Exposure to the feared social situation results in an immediate and intense level of anxiety, sometimes to the extent of having a panic attack. This anxiety and its associated avoidance behaviors cause significant emotional distress, and may considerably interfere with daily functioning and interpersonal relationships. Social anxiety has its roots in our very nature as social beings. Humans have the unique capability of self-consciousness, an awareness of ourselves in contrast to others. Many people are greatly concerned about how they appear to others.
A national poll taken in the late 1980s concluded that more people feared public speaking than they feared death. The common concern, or fear, regarding how we stand in relation to others may in part explain why social anxiety is so prevalent. People with social anxiety/phobia disorders suffer greatly with disabling fear and demoralization. Fears of being judged as anxious, imperfect, or somehow not up to par with others, leads to fears of embarrassment, humiliation, or shame.

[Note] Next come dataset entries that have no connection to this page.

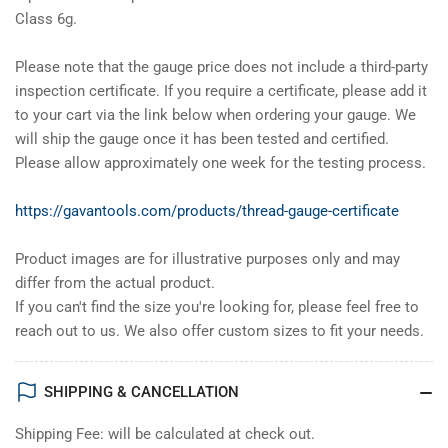
Class 6g.
Please note that the gauge price does not include a third-party
inspection certificate. If you require a certificate, please add it
to your cart via the link below when ordering your gauge. We
will ship the gauge once it has been tested and certified.
Please allow approximately one week for the testing process.
https://gavantools.com/products/thread-gauge-certificate
Product images are for illustrative purposes only and may
differ from the actual product.
If you can't find the size you're looking for, please feel free to
reach out to us. We also offer custom sizes to fit your needs.
SHIPPING & CANCELLATION
Shipping Fee: will be calculated at check out.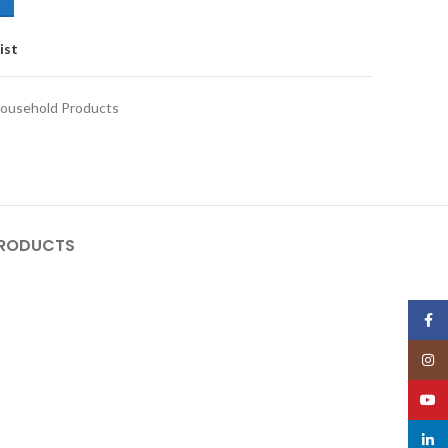
ist
ousehold Products
PRODUCTS
Face
Insta
YouT
linked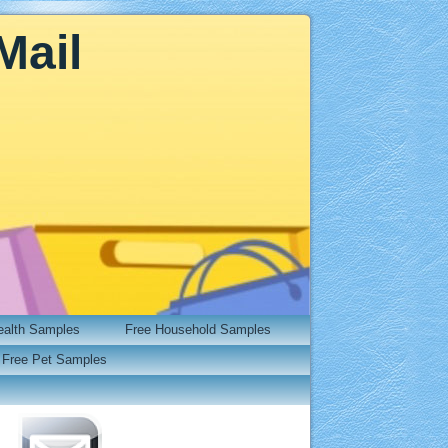
Mail
ealth Samples
Free Household Samples
Free Pet Samples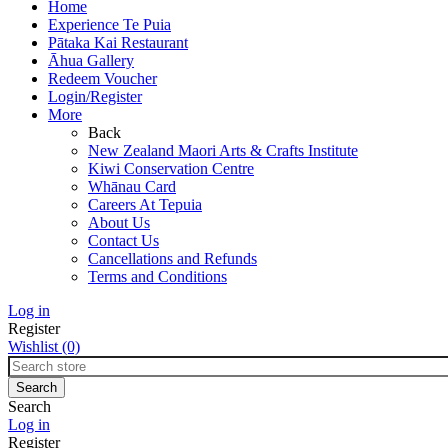
Home
Experience Te Puia
Pātaka Kai Restaurant
Āhua Gallery
Redeem Voucher
Login/Register
More
Back
New Zealand Maori Arts & Crafts Institute
Kiwi Conservation Centre
Whānau Card
Careers At Tepuia
About Us
Contact Us
Cancellations and Refunds
Terms and Conditions
Log in
Register
Wishlist
(0)
Search
Log in
Register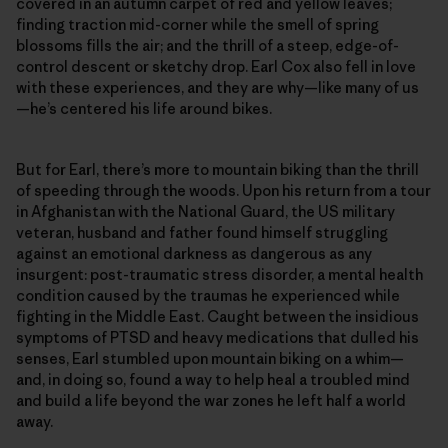
covered in an autumn carpet of red and yellow leaves;
finding traction mid-corner while the smell of spring
blossoms fills the air; and the thrill of a steep, edge-of-
control descent or sketchy drop. Earl Cox also fell in love
with these experiences, and they are why—like many of us
—he’s centered his life around bikes.
But for Earl, there’s more to mountain biking than the thrill
of speeding through the woods. Upon his return from a tour
in Afghanistan with the National Guard, the US military
veteran, husband and father found himself struggling
against an emotional darkness as dangerous as any
insurgent: post-traumatic stress disorder, a mental health
condition caused by the traumas he experienced while
fighting in the Middle East. Caught between the insidious
symptoms of PTSD and heavy medications that dulled his
senses, Earl stumbled upon mountain biking on a whim—
and, in doing so, found a way to help heal a troubled mind
and build a life beyond the war zones he left half a world
away.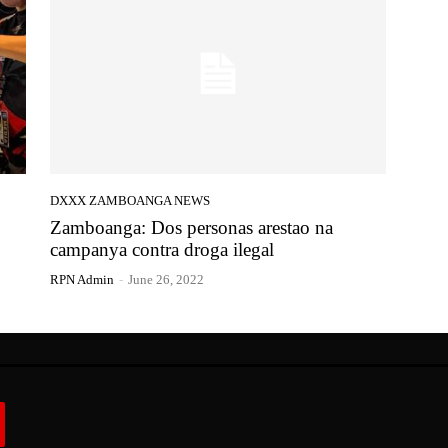
DXXX ZAMBOANGA NEWS
Zamboanga: Dos personas arestao na
campanya contra droga ilegal
RPN Admin
-
June 26, 2022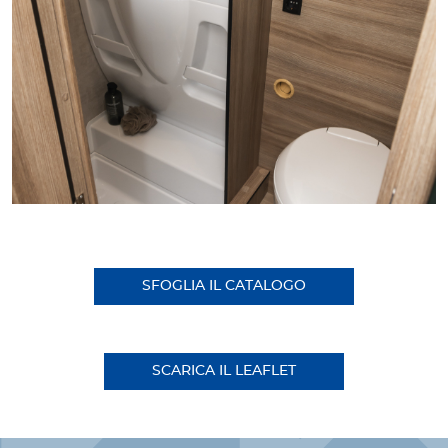
SFOGLIA IL CATALOGO
SCARICA IL LEAFLET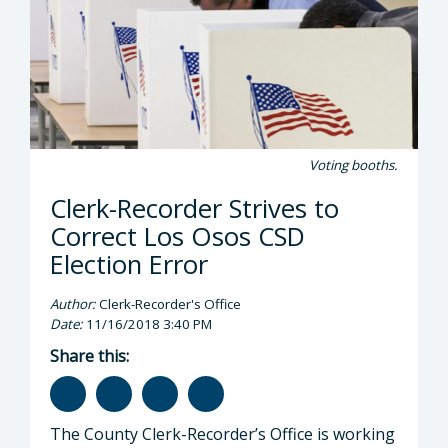
Voting booths.
Clerk-Recorder Strives to
Correct Los Osos CSD
Election Error
Author:
Clerk-Recorder's Office
Date:
11/16/2018 3:40 PM
Share this:
The County Clerk-Recorder’s Office is working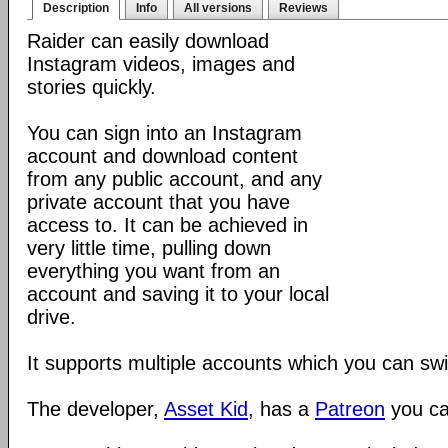
Description
Info
All versions
Reviews
Raider can easily download
Instagram videos, images and
stories quickly.
You can sign into an Instagram
account and download content
from any public account, and any
private account that you have
access to. It can be achieved in
very little time, pulling down
everything you want from an
account and saving it to your local
drive.
It supports multiple accounts which you can sw
The developer,
Asset Kid
, has a
Patreon
you ca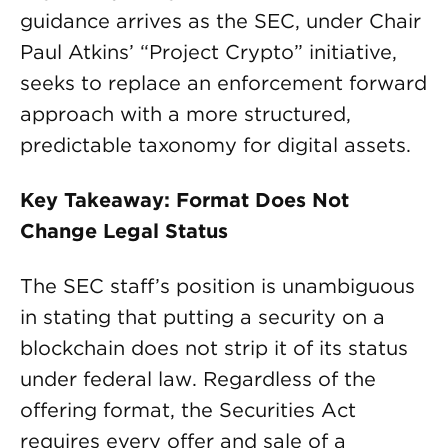
guidance arrives as the SEC, under Chair
Paul Atkins’ “Project Crypto” initiative,
seeks to replace an enforcement forward
approach with a more structured,
predictable taxonomy for digital assets.
Key Takeaway: Format Does Not
Change Legal Status
The SEC staff’s position is unambiguous
in stating that putting a security on a
blockchain does not strip it of its status
under federal law. Regardless of the
offering format, the Securities Act
requires every offer and sale of a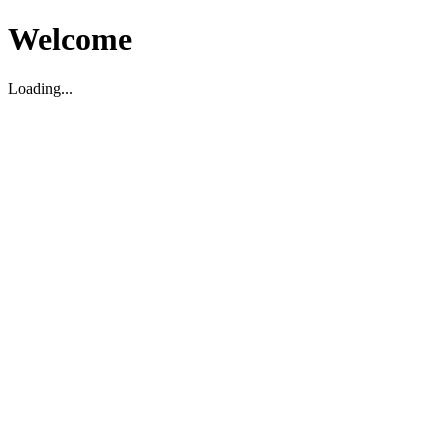
Welcome
Loading...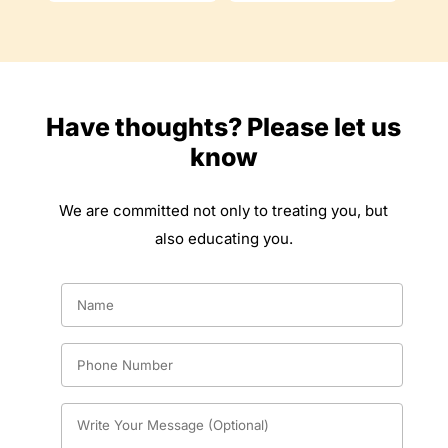
Have thoughts? Please let us
know
We are committed not only to treating you, but
also educating you.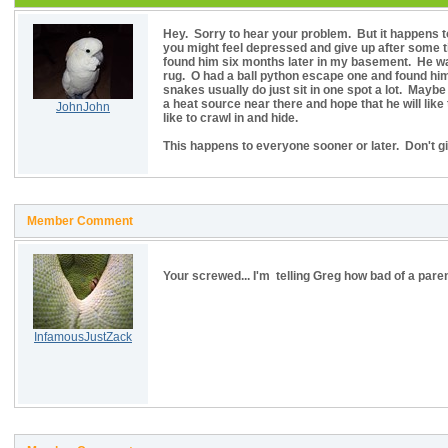
Hey. Sorry to hear your problem. But it happens to
you might feel depressed and give up after some ti
found him six months later in my basement. He was
rug. O had a ball python escape one and found him c
snakes usually do just sit in one spot a lot. Mayb
a heat source near there and hope that he will li
JohnJohn
like to crawl in and hide.
This happens to everyone sooner or later. Don't gi
Member Comment
Your screwed... I'm telling Greg how bad of a pare
InfamousJustZack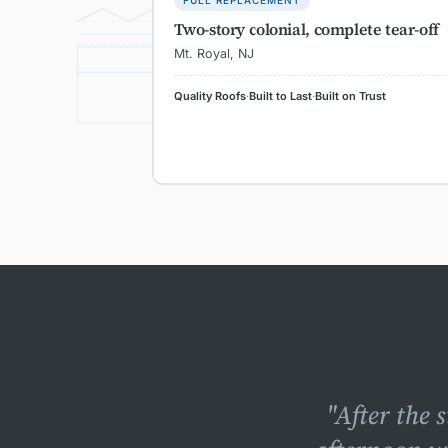
FULL REPLACEMENT
SHINGLES
Two-story colonial, complete tear-off
UNDERLAY
Mt. Royal, NJ
DECKING
Quality Roofs
·
Built to Last
·
Built on Trust
RAFTER
"After the 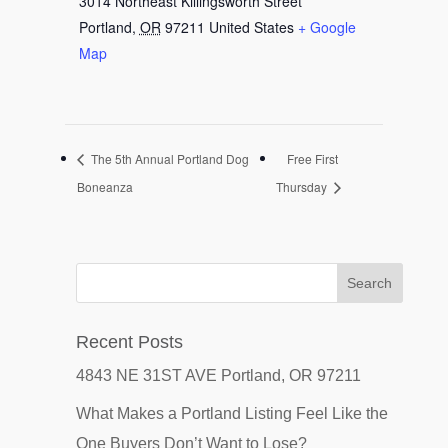
3014 Northeast Killingsworth Street
Portland
,
OR
97211
United States
+ Google
Map
The 5th Annual Portland Dog
Free First
Boneanza
Thursday
Recent Posts
4843 NE 31ST AVE Portland, OR 97211
What Makes a Portland Listing Feel Like the
One Buyers Don’t Want to Lose?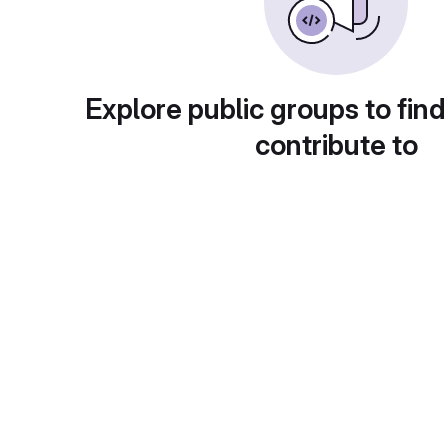
Explore public groups to find
contribute to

Avoidance of those possibilities creates a life that is limited by fear, anxiety, and often depression. Social Anxiety Disorder, like other anxiety problems, seems to have a genetic basis, as the disorder runs in families. Brain chemistry, perhaps related to serotinin levels, may play an important role in social anxiety disorder. In persons with anxiety disorders, the amygdala, a part of the brain involved in processing emotional responses, may be overactive.
Anxious behaviors may also be transmitted from parents to their children through direct exposure and observation. Persons with an anxious temperament, a history of psychological trauma, stress overload, poor self-esteem or personality issues may be predisposed to the development of anxiety disorders.